As it turns out, that did happen, and the old Bell System disintegrated following antitrust regulators suing (and winning) a lawsuit to break the monopolistic company up. The company we know of as AT&T in 2013 is actually one of the so-called "Baby Bells" which grew into a company that looks a bit like the old Bell System used to, minus the legendary Bell Laboratories which invented the fiber optic technology which runs much of today's internet and lots of other stuff, minus Western Electric, the company that manufactured all those telephones that still sit in many people's homes even today (side note: if you can find a landline phone made half as well as those were, you might consider holding onto it, because the cheap junky phones sold today aren't likely to work for very long after they are removed from the packaging; I've bought three which didn't even work after I opened the plastic).
In the following video, which is courtesy of the AT&T Archive (noted above), shows a short video (originally from film) from 1970 containing actual footage from the inaugural Picturephone call at the launch of commercial service in the first test (beta) city, Pittsburgh. The call was made from then-Mayor Pete Flaherty, in Pittsburgh's Bell Telephone HQ auditorium, to John Harper, then the Chairman of Alcoa. Those two men made the call from locations that were actually only a block apart, but seeing them on a screen in realtime seemed like an incredible vision of the future.
Watch that video below, or by visiting the AT&T Archive at http://soc.att.com/OHDeWG:
The AT&T Archive also has some interesting information on why the original Picturephone service never quite took off (the reason wasn't technological, but cost). It seems that companies, who were seen as the target market for the service, balked at paying the equivalent of almost $1,000 per month for the video conferencing service (which came with a minimum of 30 minutes. Additional sets on the same line added another $50/month in 1970 dollars; additional minutes were priced at $0.25 each, again in 1970 dollars). Still, when viewed from its historical perspective, you can see just how visionary all of that was in 1970!
In 1992 (until around 1995), AT&T tried again, with its VideoPhone 2500 to the general public, with prices starting at $1,500. Unlike earlier efforts, this particular device was designed to provide color video using ordinary Plain Old Telephone Service (POTS), rather than broadband connections.
|AT&T VideoPhone 2500 (circa 1992)|
These days, a LOT of people complain that Apple's Facetime is limited only to other iOS users, and that's a major drawback, whereas Google Duo operates on both platforms (though Google got into the game late).
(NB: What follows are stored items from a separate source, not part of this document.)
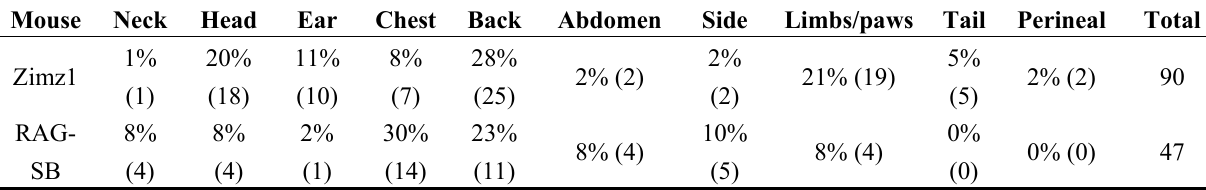
Table 1. Distribution of keratoacanthomas (KA) tumors on Zimz1 and RAG-SB mice expressed as a percentage of the total and, in parentheses, the total number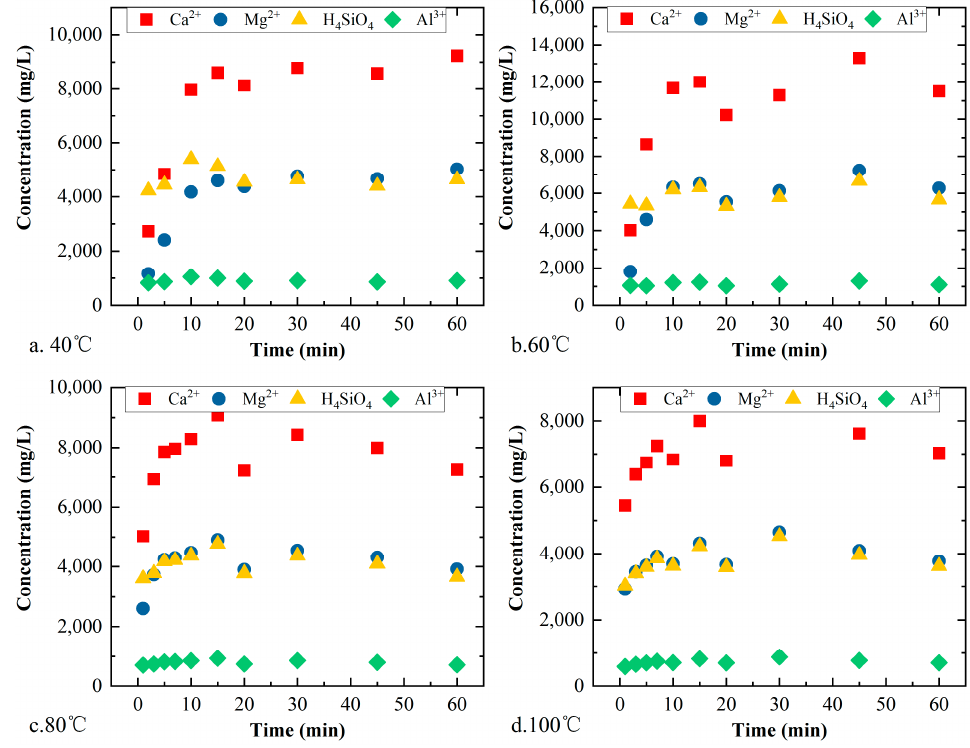
Figure 7. Ion concentration of acid after the reaction of core R1 at ( a ) 40 °C; ( b ) 60 °C; ( c ) 80 °C; ( d ) 100 °C. ( d ) 100 ◦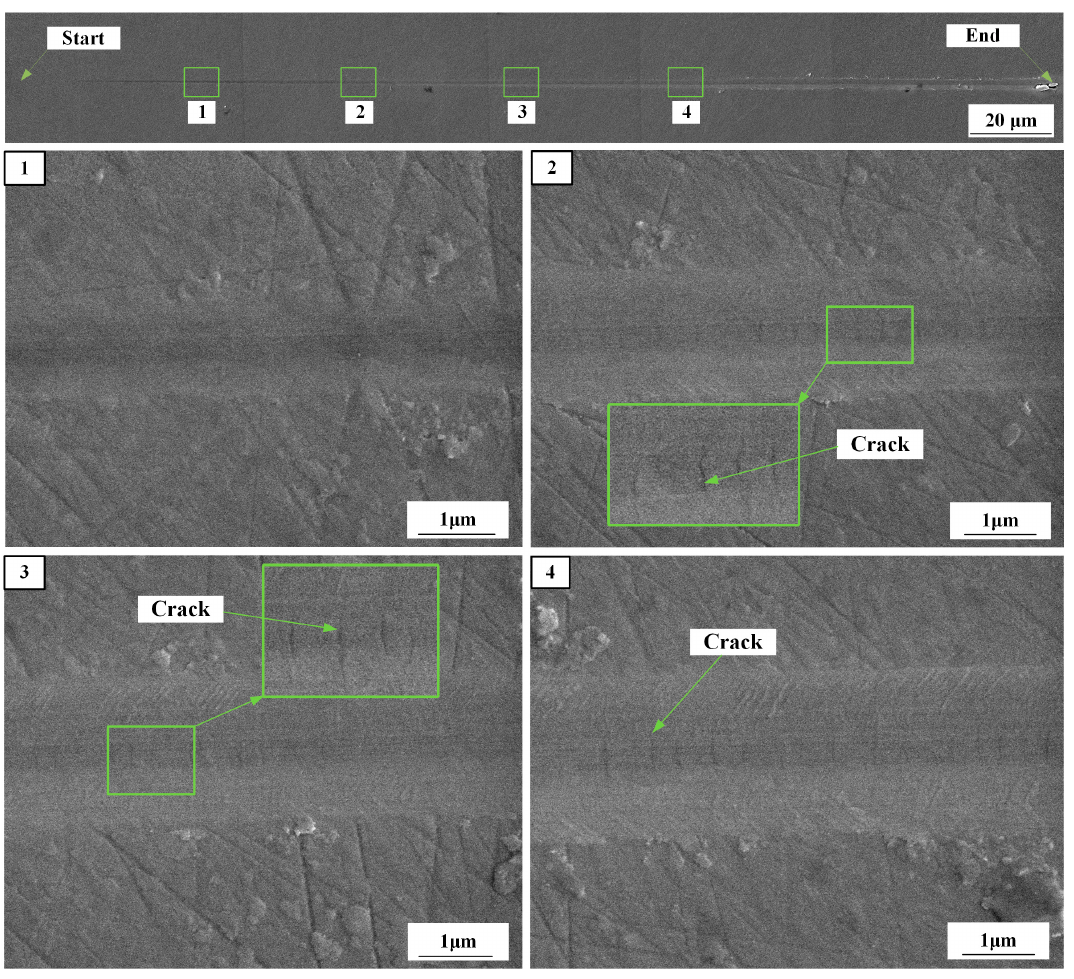
Figure 5. Full view and enlarged image of a scratch using SEM.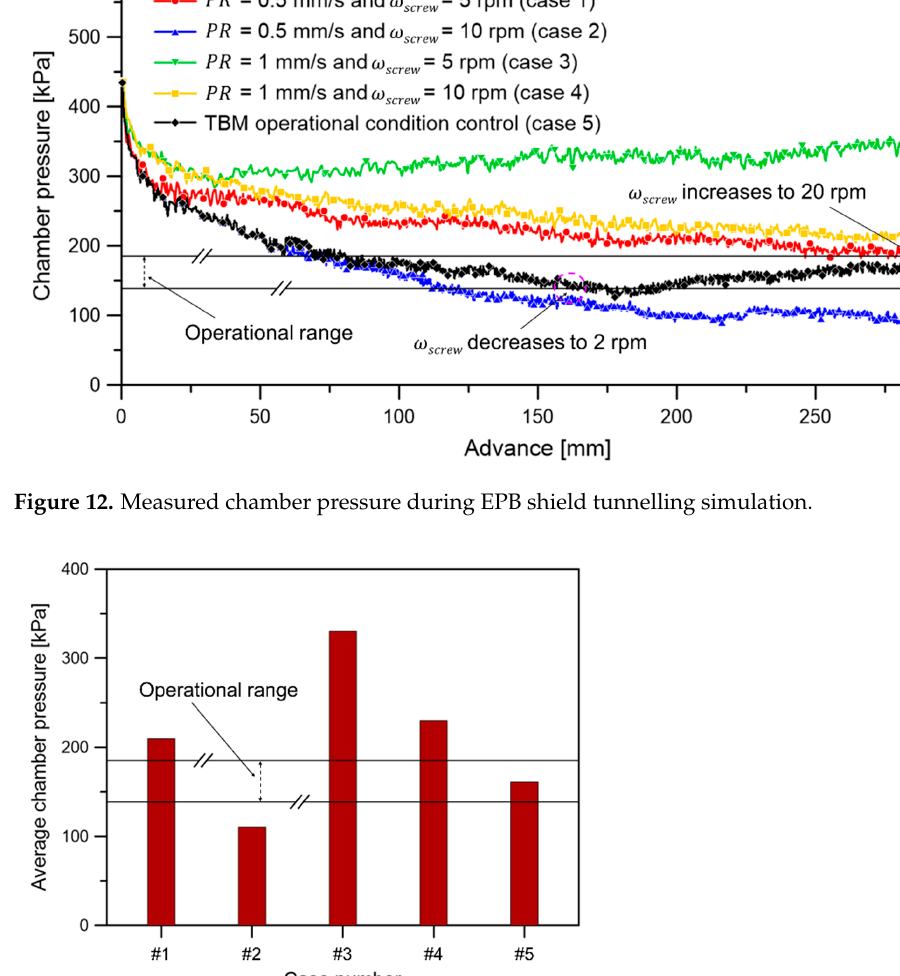
Figure 14. Measured discharged volume and discharge rate data during EPB shield tunnelling simulation.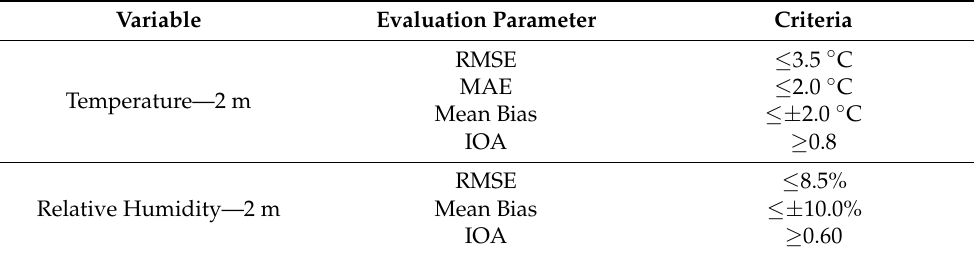
Table 3. Recommended values of statistical tests for the near surface variables adopted in this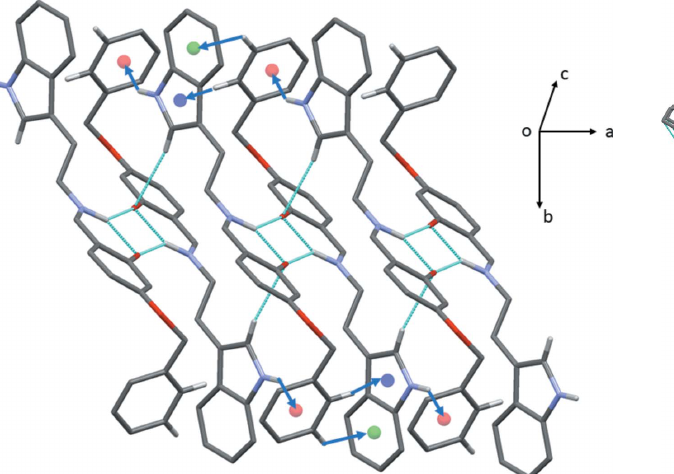
Figure 4 A view of the hydrogen bonds (dashed lines) and C—H (cid:2)(cid:2)(cid:2) (cid:2) and weak N—H (cid:2)(cid:2)(cid:2) (cid:2) interactions (blue arrows) in the crystal structure of compound (II); centroid Cg 1 is blue, centroid Cg 2 is green and centroid Cg 4 is red (see Table 2). Only the H atoms involved in these interactions have been included.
That means you cannot Facetime your grandmother if you've got an iPhone but she's got a Droid. Rather than encouraging Apple device sales, it seems to be doing the opposite. There's been a steady stream of news that Apple has lost its perch on top of the mobile device market as Samsung outsold it (see http://n.pr/16KAXED for details). iOS is a nice operating system, but Wall Street is looking for Apple to sell cheaper devices to get them into more people's hands, especially in the developing world. Apple is sitting on a very big hoard of cash at the moment, so the company is hardly in imminent danger, but the many experts believe the company's premium-priced strategy may need retooling.
Still, to get around that proprietary Apple technology hurdle (lets face it, of mobile devices, recent data shows that 60% of all devices now in circulation are powered by Google's Android operating system, Apple only has about 40%, down from half a few years ago), Skype already has apps that work on both, and there are also apps like Tango which do the same. The point is these days, its not technological hurdles but marketing hurdles, but most people already have the technology to do video conferencing right from their mobile handsets. But we should remember it wasn't so long ago all of those were just visions of a future world!